> _Task to complete_: The result should be every line in the data below that carries the string "solid".

> _Information provided_:
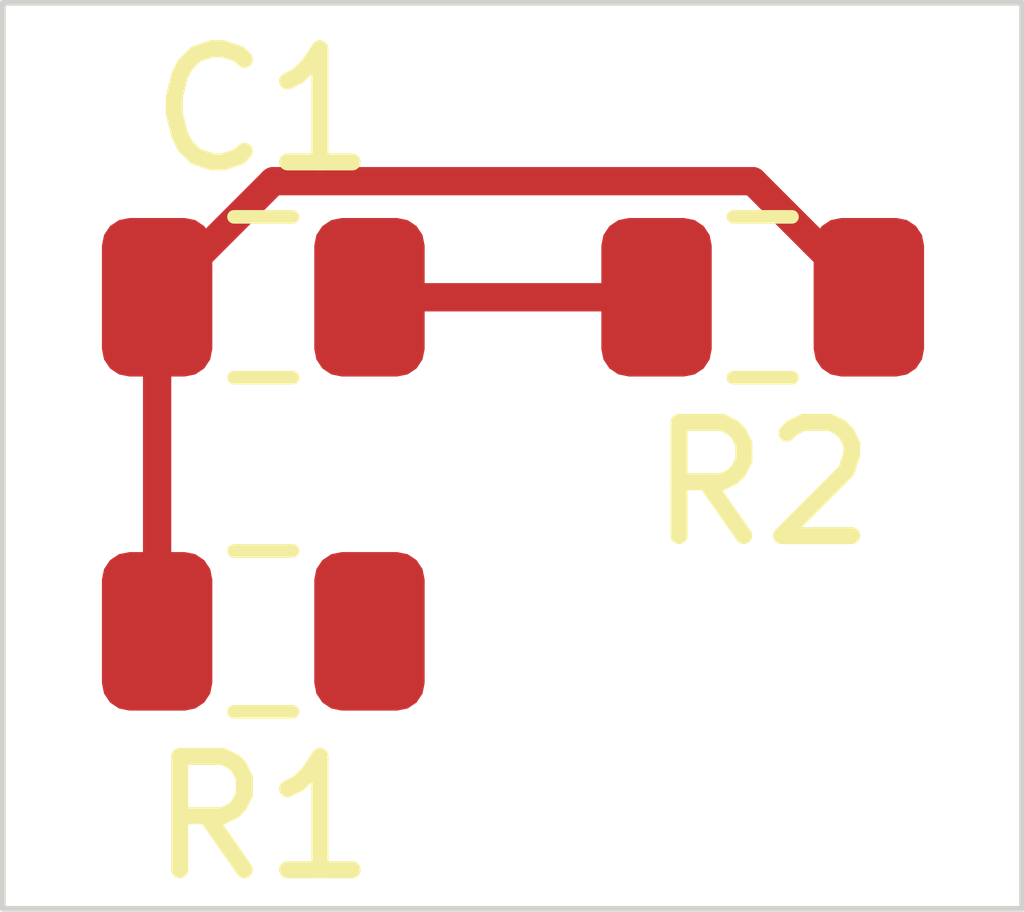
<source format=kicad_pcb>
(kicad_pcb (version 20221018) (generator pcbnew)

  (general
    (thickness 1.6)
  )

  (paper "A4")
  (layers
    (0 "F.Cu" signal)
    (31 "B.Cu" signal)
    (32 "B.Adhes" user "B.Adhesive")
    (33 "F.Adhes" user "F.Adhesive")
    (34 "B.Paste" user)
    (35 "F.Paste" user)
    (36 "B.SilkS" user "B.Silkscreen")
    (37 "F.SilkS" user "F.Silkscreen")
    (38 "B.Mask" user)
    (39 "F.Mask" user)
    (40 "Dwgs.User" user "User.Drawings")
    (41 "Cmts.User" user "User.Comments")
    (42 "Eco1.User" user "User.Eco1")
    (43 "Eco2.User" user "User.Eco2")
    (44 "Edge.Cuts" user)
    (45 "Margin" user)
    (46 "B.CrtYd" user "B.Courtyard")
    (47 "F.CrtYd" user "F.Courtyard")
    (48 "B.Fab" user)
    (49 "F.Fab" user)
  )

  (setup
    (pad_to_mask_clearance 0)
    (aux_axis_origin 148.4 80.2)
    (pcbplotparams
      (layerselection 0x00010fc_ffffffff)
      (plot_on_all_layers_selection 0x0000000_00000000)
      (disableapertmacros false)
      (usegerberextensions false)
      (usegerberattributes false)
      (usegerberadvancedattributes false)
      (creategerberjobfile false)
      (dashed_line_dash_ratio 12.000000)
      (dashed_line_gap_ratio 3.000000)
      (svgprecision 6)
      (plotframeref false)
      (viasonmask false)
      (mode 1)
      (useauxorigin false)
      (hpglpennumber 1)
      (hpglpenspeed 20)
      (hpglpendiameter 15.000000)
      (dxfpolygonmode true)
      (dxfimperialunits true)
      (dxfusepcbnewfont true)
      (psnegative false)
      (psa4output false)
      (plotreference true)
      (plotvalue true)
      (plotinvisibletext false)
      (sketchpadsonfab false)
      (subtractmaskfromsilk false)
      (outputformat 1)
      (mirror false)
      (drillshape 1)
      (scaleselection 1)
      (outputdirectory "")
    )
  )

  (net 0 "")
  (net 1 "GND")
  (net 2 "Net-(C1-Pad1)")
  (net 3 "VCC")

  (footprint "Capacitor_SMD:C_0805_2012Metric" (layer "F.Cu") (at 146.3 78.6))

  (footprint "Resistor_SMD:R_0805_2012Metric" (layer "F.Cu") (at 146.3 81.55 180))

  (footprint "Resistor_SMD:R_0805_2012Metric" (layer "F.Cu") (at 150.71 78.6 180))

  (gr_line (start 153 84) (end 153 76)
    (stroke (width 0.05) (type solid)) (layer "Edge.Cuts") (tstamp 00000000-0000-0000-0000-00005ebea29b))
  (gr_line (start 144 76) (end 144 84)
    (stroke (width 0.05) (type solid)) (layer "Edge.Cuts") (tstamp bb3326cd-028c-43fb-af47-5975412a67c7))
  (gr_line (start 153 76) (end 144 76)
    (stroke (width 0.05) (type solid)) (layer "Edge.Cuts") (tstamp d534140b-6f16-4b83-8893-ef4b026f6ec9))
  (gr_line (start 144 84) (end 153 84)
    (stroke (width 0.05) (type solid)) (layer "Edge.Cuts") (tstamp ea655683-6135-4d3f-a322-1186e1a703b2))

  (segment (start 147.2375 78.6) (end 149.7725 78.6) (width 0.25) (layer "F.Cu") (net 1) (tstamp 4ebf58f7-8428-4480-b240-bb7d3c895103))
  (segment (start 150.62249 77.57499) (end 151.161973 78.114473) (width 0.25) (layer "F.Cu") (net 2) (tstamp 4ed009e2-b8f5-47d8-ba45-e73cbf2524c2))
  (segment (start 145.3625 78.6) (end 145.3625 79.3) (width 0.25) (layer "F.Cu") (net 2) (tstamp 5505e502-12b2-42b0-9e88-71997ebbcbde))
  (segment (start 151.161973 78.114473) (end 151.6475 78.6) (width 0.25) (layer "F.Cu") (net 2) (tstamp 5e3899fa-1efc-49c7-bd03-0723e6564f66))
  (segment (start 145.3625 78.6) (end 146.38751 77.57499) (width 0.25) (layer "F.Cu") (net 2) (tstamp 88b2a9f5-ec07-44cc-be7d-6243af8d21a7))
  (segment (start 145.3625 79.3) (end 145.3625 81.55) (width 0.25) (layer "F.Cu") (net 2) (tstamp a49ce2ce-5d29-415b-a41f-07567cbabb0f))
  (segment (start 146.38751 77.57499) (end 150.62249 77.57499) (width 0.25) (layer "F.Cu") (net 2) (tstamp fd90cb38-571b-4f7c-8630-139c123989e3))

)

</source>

* * *

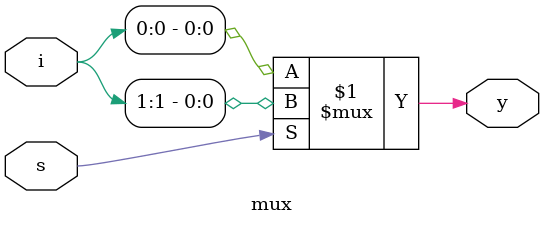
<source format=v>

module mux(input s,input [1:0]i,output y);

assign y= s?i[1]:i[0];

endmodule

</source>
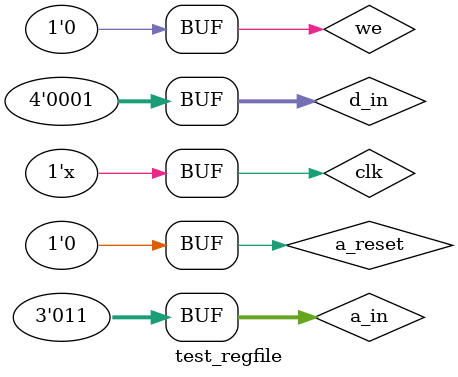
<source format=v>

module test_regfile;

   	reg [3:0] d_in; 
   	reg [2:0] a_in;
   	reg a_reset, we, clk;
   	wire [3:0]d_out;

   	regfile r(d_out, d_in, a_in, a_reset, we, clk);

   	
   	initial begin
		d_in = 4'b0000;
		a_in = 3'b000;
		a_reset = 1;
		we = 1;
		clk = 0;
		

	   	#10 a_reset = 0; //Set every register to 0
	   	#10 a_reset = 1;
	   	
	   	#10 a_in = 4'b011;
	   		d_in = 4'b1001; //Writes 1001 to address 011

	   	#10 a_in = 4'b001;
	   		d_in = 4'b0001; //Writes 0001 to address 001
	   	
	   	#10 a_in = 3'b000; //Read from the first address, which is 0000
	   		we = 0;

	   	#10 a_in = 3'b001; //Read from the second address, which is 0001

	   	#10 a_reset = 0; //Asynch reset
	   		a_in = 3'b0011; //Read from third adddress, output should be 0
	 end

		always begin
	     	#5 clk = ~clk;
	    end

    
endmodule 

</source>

> _Solution to this exercise_:
    (stroke (width 0.05) (type solid)) (layer "Edge.Cuts") (tstamp 00000000-0000-0000-0000-00005ebea29b))
    (stroke (width 0.05) (type solid)) (layer "Edge.Cuts") (tstamp bb3326cd-028c-43fb-af47-5975412a67c7))
    (stroke (width 0.05) (type solid)) (layer "Edge.Cuts") (tstamp d534140b-6f16-4b83-8893-ef4b026f6ec9))
    (stroke (width 0.05) (type solid)) (layer "Edge.Cuts") (tstamp ea655683-6135-4d3f-a322-1186e1a703b2))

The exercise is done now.